The research also found:

  • All countries operating under European law are required to give employees 20 days of paid leave a year, compared to five days for employees working in Japan, no days for the first year for China-based employees, and no days for employees working in the USA.
  • Spain gives employees 30 mandatory paid holiday days and 14 public holidays. Brazil provides 30 mandatory paid holiday days and eight public holidays.
  • Employers based in the USA typically provide 21 days of supplementary holiday days.
  • Employees working in Mexico receive six mandatory paid holiday days and five public holidays only, compared to Canada, where they receive 10 mandatory paid holiday days and seven public holidays, and China, where they receive five mandatory paid holidays and 11 public holidays.
  • Typically, the United Arab Emirates, UK, Switzerland, Netherlands, Ireland, Germany, Singapore, Indonesia and the USA would offer employees working in its jurisdiction supplemental holiday days.
  • The Netherlands, Singapore and Indonesia provide mandatory sick pay for 40 days or more, while China has mandatory sick pay provision for as long as the employee requires. Ireland typically provides 40 days or more of sick pay for employees working in its jurisdiction, however this is not mandatory.
  • The UK, Australia and Canada typically provide employees working in its jurisdiction with 10 days of sick pay.
  • More than 30% of countries based in the Americas enable employees to take part time off to get married, compared to 40% of Asia Pacific countries and 30% of European, Middle Eastern and African countries.
  • In Australia, it is mandatory to offer eight weeks of paid leave after 10 years of service.

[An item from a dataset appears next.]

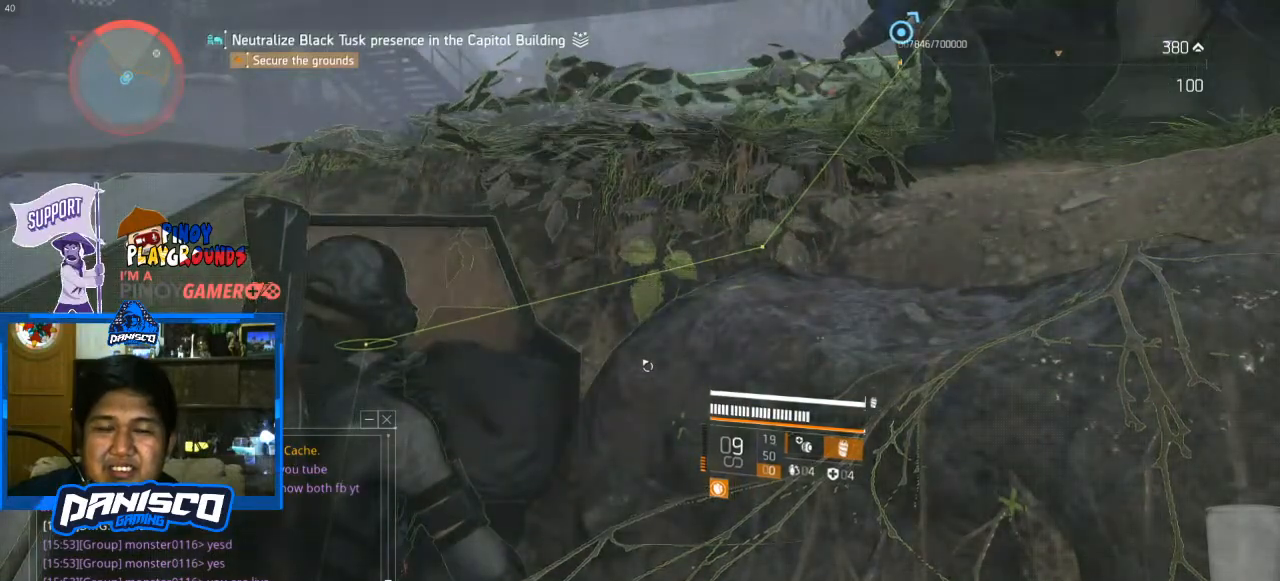
{"keys": [], "mouse": [], "events": [[100, "s", "up"], [133, "a", "up"], [233, "w", "down"], [333, "w", "up"]]}
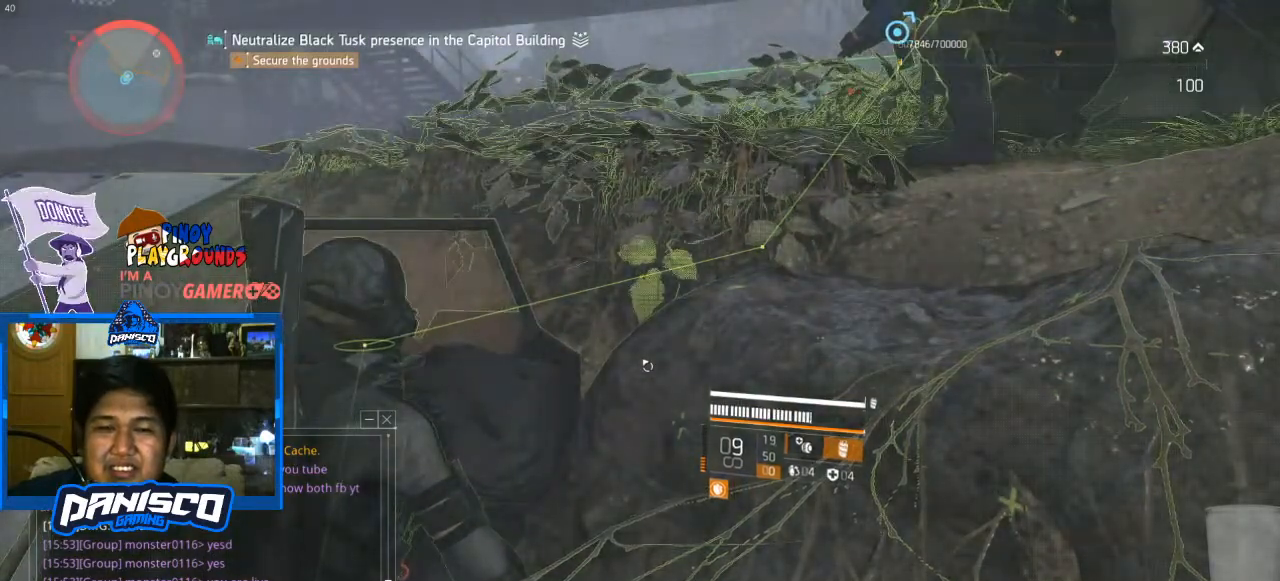
{"keys": [], "mouse": [], "events": []}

John Dean, chief commercial officer at Punter Southall Health and Protection, said: “Our clients sending staff overseas often ask how much paid leave they should provide. It’s a complex issue, as industry type, employee demographics, location, culture and even religion all need to be considered. When [employers] add in mandatory paid time off requirements, public holidays and unusual special leave, global harmonisation is far from simple.

“Undertaking this study, we found there is a genuine business case for paid time off. It supports employee engagement, helps staff feel valued and they tend to return from holidays refreshed and motivated. A generous paid time off allowance will also support employee retention and recruitment.”

Wendi Pickerel, global executive director at Asinta, added: “Determining paid time off is a real headache for international [organisations]. Deciding which approach to take requires a good understanding of local paid time off rules and how this fits within the [organisation’s] overall global benefits.”